The TPO included additional comparables such as Celestial Labs, Flextronics (Aricent Technologies), and Avani Cincom, despite these not being present in the Capitaline/Prowess databases for the relevant year. The TPO justified this inclusion by referencing the OECD guidelines, which support both deductive and additive approaches in the selection of comparables.

The assessee challenged the inclusion of several companies as comparables, arguing that they failed to meet the criteria for comparability. However, the additional ground raised by the assessee regarding these companies was dismissed as not pressed during the hearing.

2. Working Capital Adjustment:
The TPO computed the working capital adjustment using the formula from the OECD Guidelines, 2010, adopting a rate of 12.68% p.a. based on the PLR (Prime Lending Rate) of SBI for short-term working capital loans. The working capital adjustment was computed at 1.87%.

The assessee's counsel pointed out that the ALP (Arm's Length Price) determined by the TPO prior to the working capital adjustment was 23.65%, compared to the assessee's determined ALP of 14.87%. The TPO only accepted one comparable from the assessee's TP report, rejecting the remaining 41 comparables.

3. Exclusion of Foreign Currency and Telecommunication Charges from Export Turnover:
The assessee contended that expenditure incurred in foreign currency and telecommunication charges should be excluded from the export turnover for computing the deduction u/s 10A of the Act. The Tribunal relied on the decision of the Hon'ble Karnataka High Court in Tata Elxsi Ltd. (349 ITR 98), which held that any expenditure excluded from the export turnover must also be excluded from the total turnover.

4. Computation of Deduction u/s 10A after Setting Off Brought Forward Depreciation Losses:
The AO had set off the brought forward depreciation while computing the deduction u/s 10A. The assessee argued that this issue was covered by the decision of the Hon'ble Karnataka High Court in Yokogawa India Ltd. (341 ITR 385). The Tribunal noted that the AO proceeded with the set-off despite the Revenue challenging the High Court's decision before the Supreme Court.

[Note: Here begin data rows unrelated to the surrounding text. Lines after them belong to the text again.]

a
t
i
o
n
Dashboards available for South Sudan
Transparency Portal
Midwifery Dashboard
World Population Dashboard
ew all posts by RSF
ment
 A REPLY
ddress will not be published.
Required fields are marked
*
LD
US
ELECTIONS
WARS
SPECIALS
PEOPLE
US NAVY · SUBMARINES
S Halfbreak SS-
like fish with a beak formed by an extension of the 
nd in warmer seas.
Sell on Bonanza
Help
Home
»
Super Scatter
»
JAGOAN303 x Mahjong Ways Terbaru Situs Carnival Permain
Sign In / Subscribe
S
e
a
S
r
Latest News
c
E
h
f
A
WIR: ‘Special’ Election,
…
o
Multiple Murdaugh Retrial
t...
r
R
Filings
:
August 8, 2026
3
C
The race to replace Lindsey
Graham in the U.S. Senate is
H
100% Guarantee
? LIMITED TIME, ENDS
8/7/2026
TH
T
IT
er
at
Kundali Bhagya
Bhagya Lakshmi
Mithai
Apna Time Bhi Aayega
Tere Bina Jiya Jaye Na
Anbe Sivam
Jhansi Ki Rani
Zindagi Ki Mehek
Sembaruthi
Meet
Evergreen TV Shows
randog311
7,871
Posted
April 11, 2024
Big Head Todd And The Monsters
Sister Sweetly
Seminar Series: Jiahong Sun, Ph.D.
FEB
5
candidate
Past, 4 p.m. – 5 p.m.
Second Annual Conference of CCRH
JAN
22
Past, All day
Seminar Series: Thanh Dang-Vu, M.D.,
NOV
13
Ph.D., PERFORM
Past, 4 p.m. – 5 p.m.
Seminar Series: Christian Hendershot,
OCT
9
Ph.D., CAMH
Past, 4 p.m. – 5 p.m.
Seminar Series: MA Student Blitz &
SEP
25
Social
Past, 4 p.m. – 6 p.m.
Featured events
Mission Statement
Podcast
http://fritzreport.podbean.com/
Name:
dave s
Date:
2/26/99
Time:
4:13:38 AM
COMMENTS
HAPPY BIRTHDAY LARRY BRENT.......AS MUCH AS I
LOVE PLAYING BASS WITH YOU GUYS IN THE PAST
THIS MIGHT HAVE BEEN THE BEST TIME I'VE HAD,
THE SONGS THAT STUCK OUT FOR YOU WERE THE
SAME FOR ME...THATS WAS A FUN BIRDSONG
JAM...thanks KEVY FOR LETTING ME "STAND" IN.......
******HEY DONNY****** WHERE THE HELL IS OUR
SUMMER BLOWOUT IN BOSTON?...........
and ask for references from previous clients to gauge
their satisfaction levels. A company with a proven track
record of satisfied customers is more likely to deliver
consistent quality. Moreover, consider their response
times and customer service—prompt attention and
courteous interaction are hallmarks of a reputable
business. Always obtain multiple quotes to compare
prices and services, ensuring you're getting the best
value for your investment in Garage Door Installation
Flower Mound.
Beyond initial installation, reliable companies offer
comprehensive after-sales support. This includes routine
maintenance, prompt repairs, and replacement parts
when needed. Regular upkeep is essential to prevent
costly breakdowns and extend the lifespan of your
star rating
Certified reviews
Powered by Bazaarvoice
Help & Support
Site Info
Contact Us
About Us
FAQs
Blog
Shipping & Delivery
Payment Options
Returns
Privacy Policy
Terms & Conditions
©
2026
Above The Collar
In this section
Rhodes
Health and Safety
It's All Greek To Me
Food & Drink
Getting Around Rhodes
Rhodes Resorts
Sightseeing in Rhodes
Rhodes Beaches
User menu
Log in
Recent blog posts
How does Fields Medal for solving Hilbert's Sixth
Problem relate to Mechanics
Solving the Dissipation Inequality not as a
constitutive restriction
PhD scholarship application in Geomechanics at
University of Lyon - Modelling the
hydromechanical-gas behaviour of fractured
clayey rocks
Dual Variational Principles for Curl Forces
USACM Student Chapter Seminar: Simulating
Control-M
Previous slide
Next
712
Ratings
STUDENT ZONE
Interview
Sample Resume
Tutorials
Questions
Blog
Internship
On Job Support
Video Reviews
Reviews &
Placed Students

The Tribunal referred to its decision in Safran Aerospace India Ltd., where it held that brought forward losses and unabsorbed depreciation cannot be set off for computing the deduction u/s 10A, following the principle that where two views are possible, the one favoring the assessee should be adopted.

Conclusion:
The Tribunal directed the AO/TPO to exclude Celestial Biolabs Ltd. from the final set of comparables and to verify the assessee's claim that the arithmetic mean of the comparables would fall within the acceptable range after this exclusion, thus deleting the TP adjustment. The issue of setting off brought forward depreciation losses was remitted to the AO for fresh consideration in line with the Tribunal's decision in S.R.A. Systems Ltd. The appeal was partly allowed for statistical purposes.